--- In FairfieldLife@yahoogroups.com, "curtisdeltablues"
<[EMAIL PROTECTED]> wrote:
>
> --- In FairfieldLife@yahoogroups.com, "abutilon108" <abutilon108@>
> wrote:
> >
> > I signed the pledge much later on and I'm quite sure the wording 
> > was different. It seems not everyone would have signed the same 
> > pledge, although as I remember what you were agreeing to was 
> > pretty much the same.
> 
> 
> The later versions, like the one I signed, had the phrase that said
> the movement could seek financial "equitable relief" if you spilled
> any of the beans.  Nice to have a little legal threat along with the
> spiritual stuff before you get your mantras!  No copies were allowed
> to be kept of any legal document I ever signed in the movement.  Do
> they still have you sign legal waivers before courses? 
> 
> They did something really odd right before we became teachers.  They
> had us hold our movement "file" which we were not allowed to look
> into.  But we had to  hold it.  It was supposed to contain every
> course we were on, all recommendation letters etc.  I wonder what 
> that was all about?  Perhaps it was a message "we have a file on you,
> so be cool MF".  But I suspect they were following the letter rather
> than the spirit of some disclosure law.  Very interesting, does anyone
> know what that was about?

No idea, but it reminds me of a funny draft story
from the late 60s. A fellow I knew got his draft
notice and went to the Induction Center and they
handed him his folder to carry with him as he 
walked through the physical and all the steps of
being inducted into the Army. He started looking
through the folder, noticing that everything in
it was an original, not a copy, and slowly it
dawned on him that not only was this his folder,
it was *his folder*. It was the original.

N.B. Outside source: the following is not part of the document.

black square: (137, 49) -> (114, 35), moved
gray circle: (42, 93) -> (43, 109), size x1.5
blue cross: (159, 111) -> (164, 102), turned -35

Taking a chance that it was not only the original
copy but the only copy, he just stepped out of
line, went back to the dressing room, put on his
clothes, and walked out, still carrying his folder.

He never heard from Selective Service again. Never.
He just fell off their radar.

Fortunately, this was before the era of personal
computers, so I guess in his area everything was
handled via paper, and no one had ever considered
the possibility that someone, handed his entire
folder, would just walk out with it.